Shu launched the company in 2013 with a delivery in London.

"After eight years of operations and rapid expansion around the globe, choosing London underlines Deliveroo's commitment to making the United Kingdom its long-term home," the group said.

Shu said it wants Deliveroo "to be the definitive food company, bringing consumers the best choice of foods, giving restaurants new opportunities to grow their businesses, and providing riders with great work".

Deliveroo in January confirmed it was targeting a stock market listing after a fundraising round valued the company at more than US$7.0 billion.

Reports say the initial public offering will come later in the spring.

British finance minister Rishi Sunak welcomed Thursday's announcement.

"The UK is one of the best places in the world to start, grow and list a business - and we're determined to build on this reputation now we've left the EU," he said in comments included in the Deliveroo statement.
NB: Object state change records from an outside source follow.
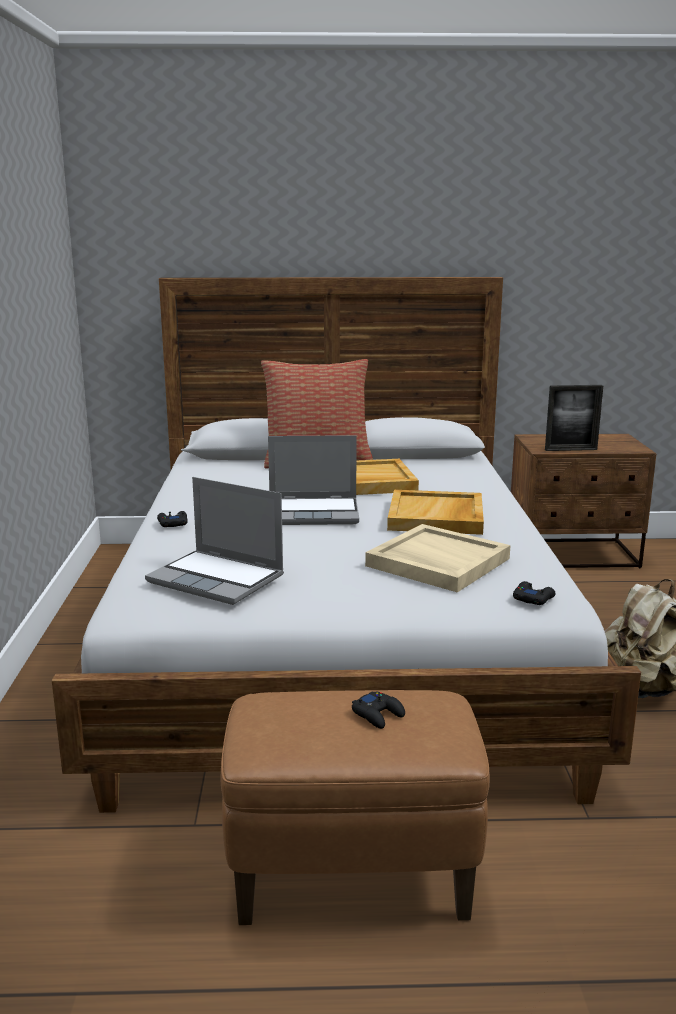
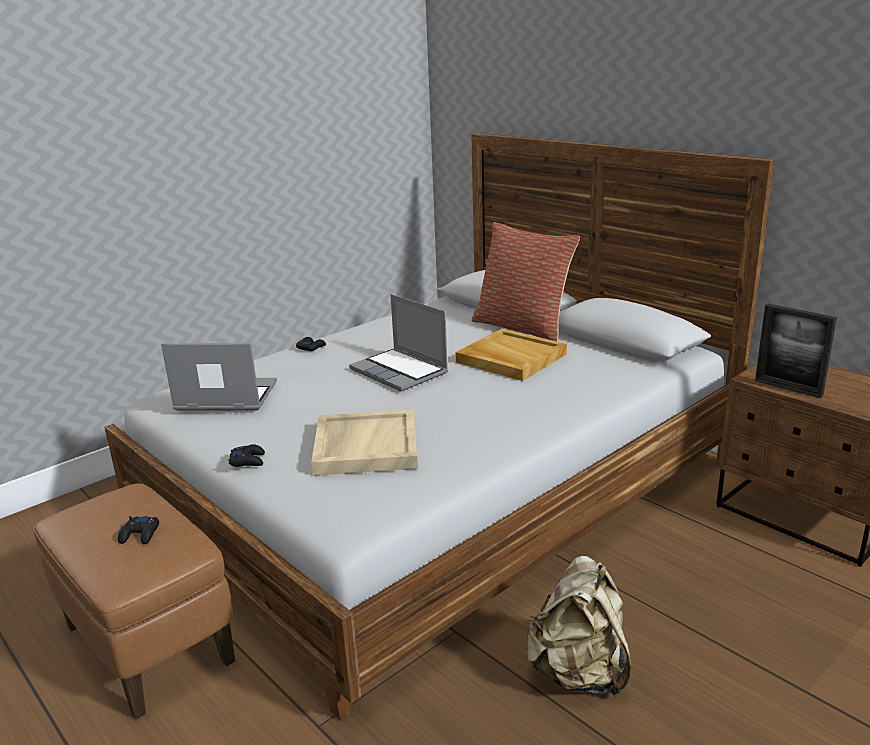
camera: 50 degrees right, 5 degrees up
(218, 579) = (225, 397): laptop -> laptop turned 105 degrees clockwise
(436, 517) = (471, 409): beige tray -> none
(533, 598) = (342, 508): black game controller -> black game controller (248, 460)

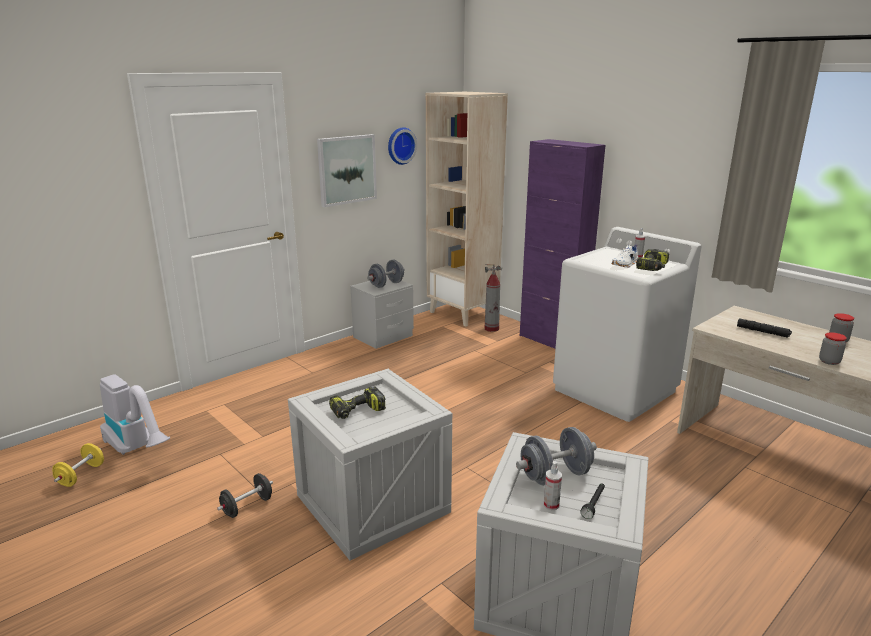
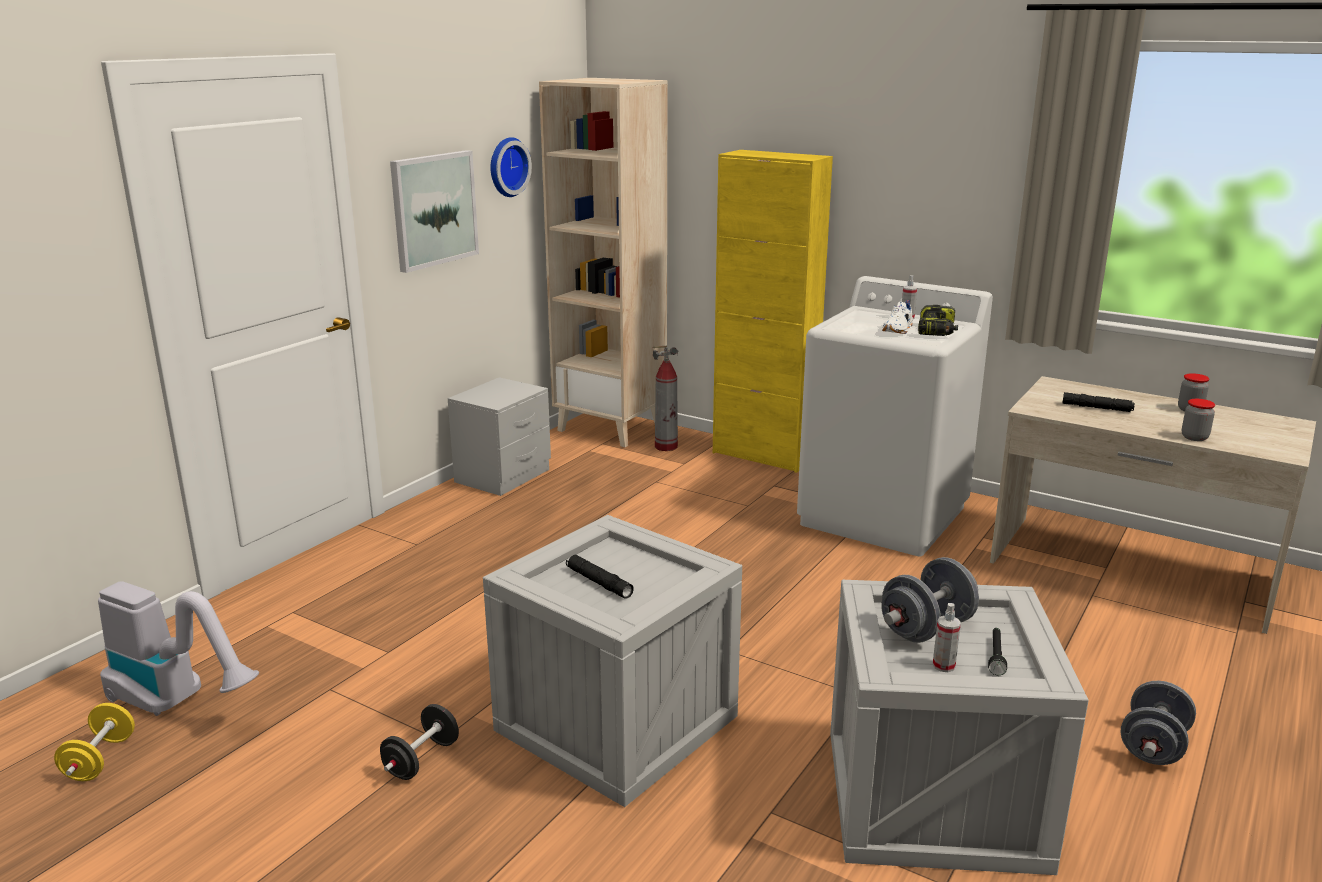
camera: 15 degrees left, 0 degrees up
(357, 412) = (599, 582): power drill -> black flashlight
(386, 285) = (506, 391): grey dumbbell -> grey dumbbell (1153, 746)
(551, 341) = (763, 456): purple cabinet -> yellow cabinet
"Deliveroo has created thousands of jobs and is a true British tech success story," he added.

Deliveroo works with 140,000 restaurants in 800 cities to deliver meals to customers' homes.

But its business has come under scrutiny, including in Britain, France and Spain, as its freelance delivery riders complain of working conditions, reflecting wider concerns over their rights in the gig economy.